Adapt, Discuss, Question, Reach Out!

These ideas are just my personal take on how to deal with Technical Debt in an effective manner and at scale—some people will agree with them, some won't, many will have radically different approaches which is great! In all cases reach out to me with your experiences on working with Technical Debt—I'd love to hear from you and your strategies!


P.S. I've created a Technical Debt Strategy template that you can use to kickstart a discussion with your team around how to work with, and manage, Technical Debt:

# TEAM_NAME Technical Debt Strategy
NOTE: This is a living document. Feedback and discussion is not only welcome but encouraged!  

Version: 1.2.3  
Date:  
Lead:  
Members:  

### Our Criteria for Technical Debt
Our definition of Technical Debt is a piece of code which:

- is production-level in all ways except for one or two,
- poses an above-average risk to the system,
- has other, significantly less-risky, implementations available,
- was made for a short-term gain, and
- needs to be paid off as soon as possible.
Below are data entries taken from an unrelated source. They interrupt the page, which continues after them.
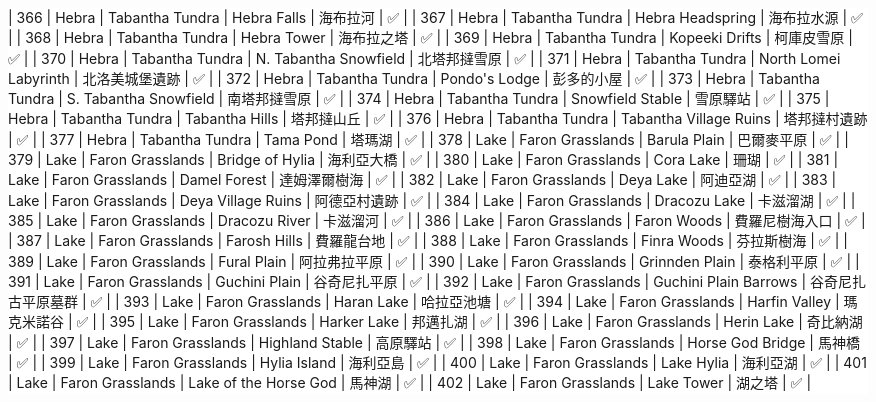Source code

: | 366 | Hebra               | Tabantha Tundra      | Hebra Falls                  | 海布拉河               | :white_check_mark: |
| 367 | Hebra               | Tabantha Tundra      | Hebra Headspring             | 海布拉水源             | :white_check_mark: |
| 368 | Hebra               | Tabantha Tundra      | Hebra Tower                  | 海布拉之塔             | :white_check_mark: |
| 369 | Hebra               | Tabantha Tundra      | Kopeeki Drifts               | 柯庫皮雪原             | :white_check_mark: |
| 370 | Hebra               | Tabantha Tundra      | N. Tabantha Snowfield        | 北塔邦撻雪原           | :white_check_mark: |
| 371 | Hebra               | Tabantha Tundra      | North Lomei Labyrinth        | 北洛美城堡遺跡         | :white_check_mark: |
| 372 | Hebra               | Tabantha Tundra      | Pondo's Lodge                | 彭多的小屋             | :white_check_mark: |
| 373 | Hebra               | Tabantha Tundra      | S. Tabantha Snowfield        | 南塔邦撻雪原           | :white_check_mark: |
| 374 | Hebra               | Tabantha Tundra      | Snowfield Stable             | 雪原驛站               | :white_check_mark: |
| 375 | Hebra               | Tabantha Tundra      | Tabantha Hills               | 塔邦撻山丘             | :white_check_mark: |
| 376 | Hebra               | Tabantha Tundra      | Tabantha Village Ruins       | 塔邦撻村遺跡           | :white_check_mark: |
| 377 | Hebra               | Tabantha Tundra      | Tama Pond                    | 塔瑪湖                 | :white_check_mark: |
| 378 | Lake                | Faron Grasslands     | Barula Plain                 | 巴爾麥平原             | :white_check_mark: |
| 379 | Lake                | Faron Grasslands     | Bridge of Hylia              | 海利亞大橋             | :white_check_mark: |
| 380 | Lake                | Faron Grasslands     | Cora Lake                    | 珊瑚                   | :white_check_mark: |
| 381 | Lake                | Faron Grasslands     | Damel Forest                 | 達姆澤爾樹海           | :white_check_mark: |
| 382 | Lake                | Faron Grasslands     | Deya Lake                    | 阿迪亞湖               | :white_check_mark: |
| 383 | Lake                | Faron Grasslands     | Deya Village Ruins           | 阿德亞村遺跡           | :white_check_mark: |
| 384 | Lake                | Faron Grasslands     | Dracozu Lake                 | 卡滋溜湖               | :white_check_mark: |
| 385 | Lake                | Faron Grasslands     | Dracozu River                | 卡滋溜河               | :white_check_mark: |
| 386 | Lake                | Faron Grasslands     | Faron Woods                  | 費羅尼樹海入口         | :white_check_mark: |
| 387 | Lake                | Faron Grasslands     | Farosh Hills                 | 費羅龍台地             | :white_check_mark: |
| 388 | Lake                | Faron Grasslands     | Finra Woods                  | 芬拉斯樹海             | :white_check_mark: |
| 389 | Lake                | Faron Grasslands     | Fural Plain                  | 阿拉弗拉平原           | :white_check_mark: |
| 390 | Lake                | Faron Grasslands     | Grinnden Plain               | 泰格利平原             | :white_check_mark: |
| 391 | Lake                | Faron Grasslands     | Guchini Plain                | 谷奇尼扎平原           | :white_check_mark: |
| 392 | Lake                | Faron Grasslands     | Guchini Plain Barrows        | 谷奇尼扎古平原墓群     | :white_check_mark: |
| 393 | Lake                | Faron Grasslands     | Haran Lake                   | 哈拉亞池塘             | :white_check_mark: |
| 394 | Lake                | Faron Grasslands     | Harfin Valley                | 瑪克米諾谷             | :white_check_mark: |
| 395 | Lake                | Faron Grasslands     | Harker Lake                  | 邦邁扎湖               | :white_check_mark: |
| 396 | Lake                | Faron Grasslands     | Herin Lake                   | 奇比納湖               | :white_check_mark: |
| 397 | Lake                | Faron Grasslands     | Highland Stable              | 高原驛站               | :white_check_mark: |
| 398 | Lake                | Faron Grasslands     | Horse God Bridge             | 馬神橋                 | :white_check_mark: |
| 399 | Lake                | Faron Grasslands     | Hylia Island                 | 海利亞島               | :white_check_mark: |
| 400 | Lake                | Faron Grasslands     | Lake Hylia                   | 海利亞湖               | :white_check_mark: |
| 401 | Lake                | Faron Grasslands     | Lake of the Horse God        | 馬神湖                 | :white_check_mark: |
| 402 | Lake                | Faron Grasslands     | Lake Tower                   | 湖之塔                 | :white_check_mark: |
### Where in Our System Is It Acceptable to Accrue Technical Debt?
(ex. the UI layer)  
(ex. serialization/deserialization middleware)  
(ex. async processes)  

### Where in Our System Is It Not Acceptable to Accrue Technical Debt?
(ex. the Data layer)  
(ex. the auth middleware)  
(ex. the build pipeline)  

### Technical Debt Severity Grading Scheme
(ex. low, medium, high)  
(ex. 8 developer hours to fix, 40 developer hours to fix, 120 developer hours to fix)  

### Where Are We Tracking Our Technical Debt?
(ex. [Jira](https://link-to-where-you-track-it.com "Our Technical Debt List"))  
(ex. [Slack](https://link-to-where-you-track-it.com "Our Technical Debt List"))  
(ex. Post-Its on the board in room #42)  

### What Do We Do When We Spot New Technical Debt?

- Devote an extra N points/hours to writing tests.
- Assign the debt a severity (ex. low, medium, high).
- Add it to the tracker.
- Bring it up during the next standup.

### What Is Our Technical Debt Budget?
(ex. 10 developer-hours/sprint)  
(ex. 1 high-severity debt paid off per quarter)  
(ex. 1 low-severity debt paid off per sprint)  

### Do We Have a High or Low Technical Debt Ceiling?
(ex. low ceiling, slow accrual, paid off slowly)  
(ex. high ceiling, bursty accrual, paid off quickly)  

### Lifetime Events for Our Technical Debt Strategy
What happens if/when the following events occur? Who do they impact? How do we preserve as much gained-knowledge as possible in all cases?

- A new team is formed.
- This team dissolves.
- A new member joins the team.
- A member leaves the team.
- The team lead changes.
- The end of a sprint occurs.
- The company dissolves.
- We want to change this strategy.
- We want to end this strategy.
- We deviate from this strategy.
- There is a conflict between team members regarding this strategy.